Abril indígena 2020 – Se queremos mais podemos


Meus amores, não fiquem assim chorosas. Minhas mães, vamos, colham comigo uns jenipapos mansos. Eles são tão bonitos e cheirosos, está no tempo de colhê-los. Isso mesmo, esse cheiro de jenipapo é nosso desde sempre e sempre será. Colhamos as frutas maduras quando já estão caindo ou assim, molhinhos pendendo dos galhos. Eu subo no pé de jenipapo e lá de cima eu jogo e vocês aparam aí embaixo. Deve ser, como vemos que é, o início do tempo das chuvas. Vamos, a gente pede licença à mãe natureza, a todos os animais e entidades e vamos coletar.
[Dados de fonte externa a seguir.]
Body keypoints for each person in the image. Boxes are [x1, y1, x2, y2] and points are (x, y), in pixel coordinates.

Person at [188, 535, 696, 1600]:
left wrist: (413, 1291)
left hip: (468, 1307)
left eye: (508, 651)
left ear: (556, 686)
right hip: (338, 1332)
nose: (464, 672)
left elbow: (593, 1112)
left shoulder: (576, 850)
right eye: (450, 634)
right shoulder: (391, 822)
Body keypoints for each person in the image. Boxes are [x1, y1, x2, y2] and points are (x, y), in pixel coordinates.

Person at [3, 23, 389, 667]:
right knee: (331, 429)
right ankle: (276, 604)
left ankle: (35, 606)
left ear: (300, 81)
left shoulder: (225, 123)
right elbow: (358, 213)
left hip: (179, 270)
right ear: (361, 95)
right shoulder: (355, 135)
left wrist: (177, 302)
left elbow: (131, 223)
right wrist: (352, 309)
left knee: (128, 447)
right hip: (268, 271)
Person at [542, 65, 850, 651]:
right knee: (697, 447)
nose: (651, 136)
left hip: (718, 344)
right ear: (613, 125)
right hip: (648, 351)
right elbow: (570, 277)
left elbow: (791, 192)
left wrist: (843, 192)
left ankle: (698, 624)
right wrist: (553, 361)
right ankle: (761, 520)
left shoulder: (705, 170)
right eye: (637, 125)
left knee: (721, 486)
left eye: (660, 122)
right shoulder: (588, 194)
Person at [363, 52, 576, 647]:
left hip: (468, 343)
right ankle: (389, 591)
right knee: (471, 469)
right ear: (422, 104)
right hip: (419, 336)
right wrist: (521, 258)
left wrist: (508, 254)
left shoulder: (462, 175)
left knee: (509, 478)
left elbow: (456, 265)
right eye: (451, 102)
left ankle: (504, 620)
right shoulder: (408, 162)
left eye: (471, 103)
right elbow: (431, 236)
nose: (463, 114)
Vamos sob todas as proteções. Os jabutis, antas, veados, caititus, pacas e cotias não vão sovinar frutas da gente. Vamos encher os nossos cestos. Peguem aqueles bem bonitos de tranças de arumã que fizemos no ano passado. Vamos passar urucum no nosso rosto para o universo ver que estamos vivos vivendo a nossa tradição. Nosso corpo pede, pé de jenipapo. Vamos comer jenipapo e vamos levar bastante para a gente fazer suco e até um pouco de caxiri. Sabemos que o jenipapo manso é comestível. Foram nossos avós, pajés antigos que amansaram essa fruta para que nós pudéssemos comer para sempre.

Não, não fiquem assim chorosas não, vamos andar um pouco no mato e esticar nossas pernas, andar até dar sede. Então, a gente pode se sentar, a gente vai se sentar embaixo de um pé frondoso de caimbé e vamos beber água fria de nossa cabaça. Nossa cabaça já está cheia de água, a água que pegamos no olho d’água bem friinha e limpa.
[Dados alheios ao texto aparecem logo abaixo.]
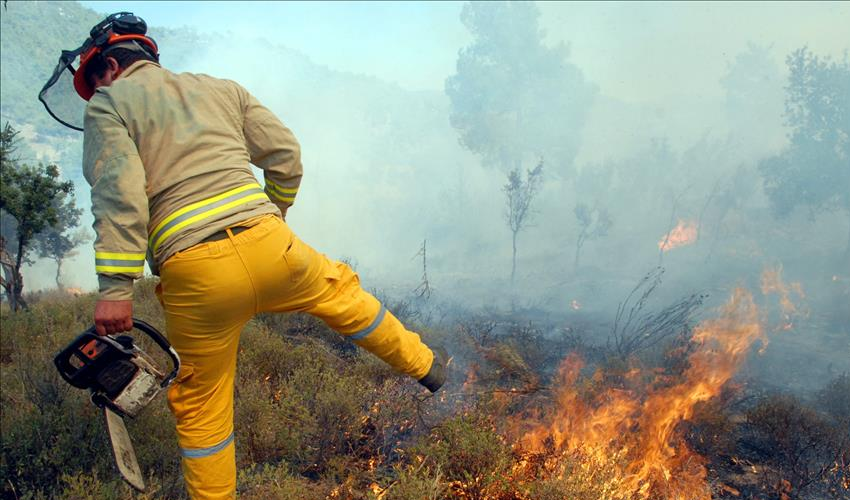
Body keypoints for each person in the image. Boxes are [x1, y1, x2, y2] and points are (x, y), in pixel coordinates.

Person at [64, 13, 446, 500]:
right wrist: (275, 213)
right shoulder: (221, 89)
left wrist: (116, 290)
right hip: (272, 247)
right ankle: (427, 366)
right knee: (344, 295)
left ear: (112, 66)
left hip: (196, 275)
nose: (96, 89)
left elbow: (120, 195)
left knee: (202, 408)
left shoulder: (108, 104)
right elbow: (285, 155)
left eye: (95, 78)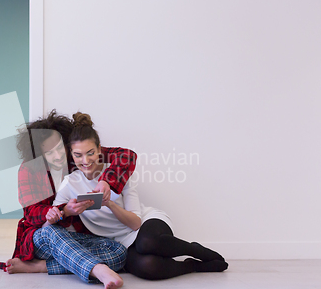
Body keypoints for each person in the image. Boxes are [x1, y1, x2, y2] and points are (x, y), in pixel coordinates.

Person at [48, 112, 228, 280]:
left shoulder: (117, 173)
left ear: (100, 151)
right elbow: (51, 219)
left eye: (90, 153)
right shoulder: (69, 183)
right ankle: (192, 266)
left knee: (147, 243)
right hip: (119, 241)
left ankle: (194, 249)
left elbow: (136, 223)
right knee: (148, 267)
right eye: (78, 155)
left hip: (145, 224)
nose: (85, 161)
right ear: (71, 155)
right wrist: (65, 211)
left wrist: (110, 203)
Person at [2, 110, 138, 289]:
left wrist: (106, 181)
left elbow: (126, 156)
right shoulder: (29, 169)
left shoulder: (76, 157)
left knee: (119, 253)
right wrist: (63, 211)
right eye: (49, 152)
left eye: (60, 148)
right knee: (51, 230)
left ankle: (40, 267)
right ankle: (99, 270)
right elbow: (31, 213)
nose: (58, 156)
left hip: (77, 237)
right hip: (43, 237)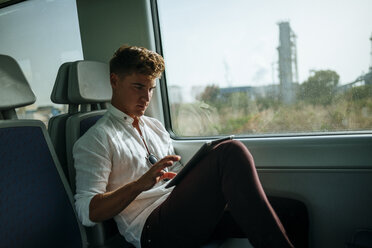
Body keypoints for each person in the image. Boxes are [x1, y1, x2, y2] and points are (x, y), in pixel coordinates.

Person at [73, 45, 294, 248]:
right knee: (231, 151)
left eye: (150, 89)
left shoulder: (155, 126)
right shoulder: (96, 138)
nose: (145, 97)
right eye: (138, 87)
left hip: (183, 209)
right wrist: (139, 185)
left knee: (293, 213)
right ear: (114, 81)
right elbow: (86, 211)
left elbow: (175, 179)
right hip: (153, 228)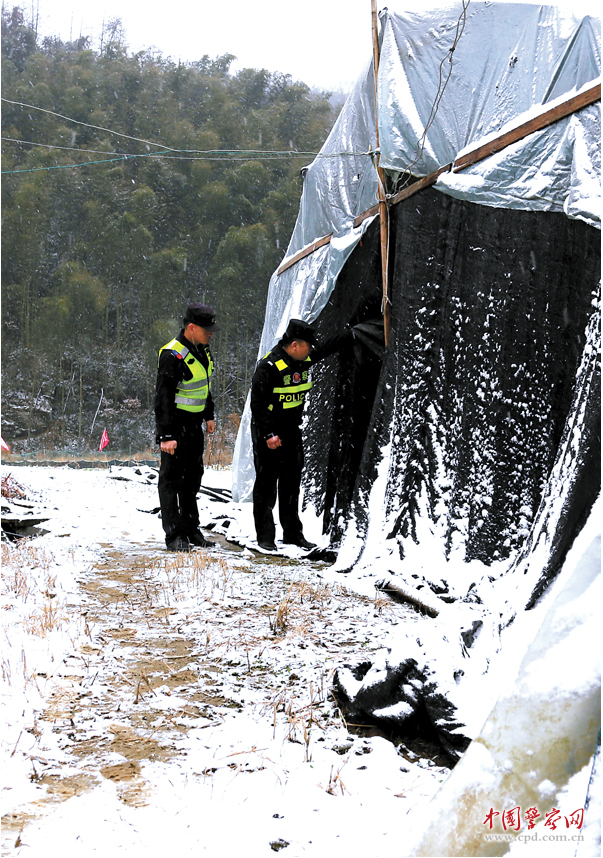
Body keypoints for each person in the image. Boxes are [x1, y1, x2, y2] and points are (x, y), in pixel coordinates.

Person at [250, 318, 353, 552]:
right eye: (308, 345)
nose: (311, 350)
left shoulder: (303, 360)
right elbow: (257, 405)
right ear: (295, 345)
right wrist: (269, 434)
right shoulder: (269, 367)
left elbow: (326, 347)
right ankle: (265, 537)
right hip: (269, 432)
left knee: (291, 484)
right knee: (267, 487)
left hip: (291, 431)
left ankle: (293, 534)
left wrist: (352, 332)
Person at [155, 303, 220, 552]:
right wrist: (166, 435)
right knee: (171, 480)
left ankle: (191, 528)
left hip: (194, 425)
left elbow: (203, 386)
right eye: (207, 330)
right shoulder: (173, 355)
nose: (211, 334)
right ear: (192, 328)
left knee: (192, 479)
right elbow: (163, 399)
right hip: (175, 425)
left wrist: (209, 414)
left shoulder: (202, 351)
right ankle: (174, 535)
Vamos logo hoje que não vai chover e se chover a gente pode cantar aquela música e com certeza a chuva vai desviar para a gente não adoecer por causa de nosso corpo quente. Na volta a gente leva um pouco de lenha e quem sabe achamos um carubé grande pra gente fazer damurida. Papai vai ficar feliz tomando licor de jenipapo e nossas crianças vão crescer fortes comendo carne da fruta de jenipapo.
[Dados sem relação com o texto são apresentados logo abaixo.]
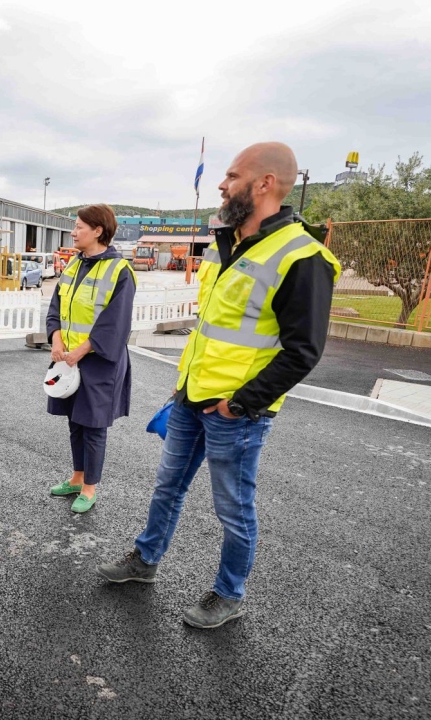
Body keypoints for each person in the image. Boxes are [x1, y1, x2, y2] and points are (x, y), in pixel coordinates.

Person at [97, 142, 341, 629]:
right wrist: (185, 384)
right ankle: (145, 561)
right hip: (192, 397)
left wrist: (241, 404)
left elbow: (303, 352)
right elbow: (213, 326)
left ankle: (229, 594)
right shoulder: (224, 242)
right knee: (168, 486)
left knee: (233, 507)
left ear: (264, 183)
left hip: (237, 412)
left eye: (232, 176)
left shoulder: (303, 256)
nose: (222, 185)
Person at [46, 204, 136, 514]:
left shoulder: (120, 271)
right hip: (69, 358)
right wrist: (56, 339)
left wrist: (81, 351)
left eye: (79, 227)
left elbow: (115, 324)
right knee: (75, 421)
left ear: (98, 231)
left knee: (94, 425)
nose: (73, 232)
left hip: (99, 361)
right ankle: (76, 478)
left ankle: (89, 488)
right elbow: (56, 307)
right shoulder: (74, 264)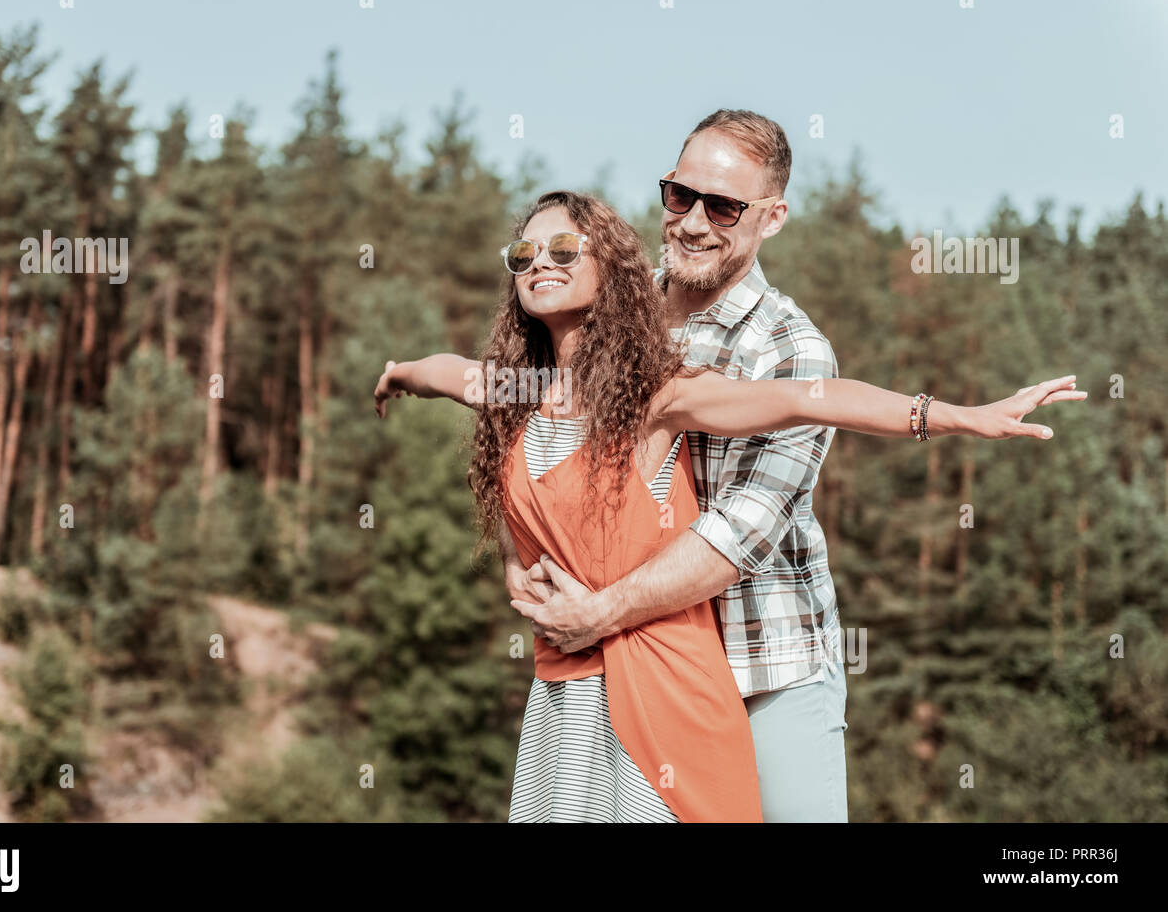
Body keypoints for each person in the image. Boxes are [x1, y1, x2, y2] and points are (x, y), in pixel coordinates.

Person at [374, 185, 1084, 822]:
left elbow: (805, 397)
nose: (539, 262)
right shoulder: (518, 392)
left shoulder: (654, 397)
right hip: (564, 685)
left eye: (563, 247)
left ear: (611, 270)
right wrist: (398, 375)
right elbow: (450, 373)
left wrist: (960, 415)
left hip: (659, 682)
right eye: (523, 252)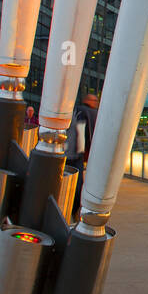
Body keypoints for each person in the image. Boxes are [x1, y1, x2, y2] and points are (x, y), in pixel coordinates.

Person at [65, 93, 99, 221]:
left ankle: (68, 209)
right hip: (76, 154)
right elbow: (88, 135)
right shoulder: (89, 112)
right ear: (88, 101)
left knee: (72, 181)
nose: (97, 102)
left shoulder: (77, 111)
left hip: (68, 152)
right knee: (79, 184)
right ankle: (73, 210)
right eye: (95, 100)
Sabe mães, não podemos deixar a tristeza nos abater. Essa tristeza que nos ronda não é coisa de nossa cultura. Viemos ao mundo para sorrir, isso não podemos nos esquecer. Eu não vou deixar vocês aí na rede, dengosas e sem gosto pra vida. Venham comigo, eu garanto que vai ser bom. Eu prometo passar com vocês no igarapé e quando lá chegar eu vou mergulhar para flechar tucunaré pra vocês assarem no moquém.

Então nós vamos comer peixe moqueado e vamos queimar nossa boca com pimenta Kanaimé. Mães, vamos logo, está ficando tarde e precisamos voltar cedo para tudo acontecer. Então, à noite, estará tudo tão perfeito que iremos exaustos para nossas redes. E assim como são as crianças em dias de aventura, no alto sono vamos sonhar e se a gente sonhar, de manhã vamos partilhar o nosso sonho, assim como devemos partilhar as nossas vidas.

Vamos mães, vamos para o jenipapal, a sagrada floresta das avós dos jenipapos.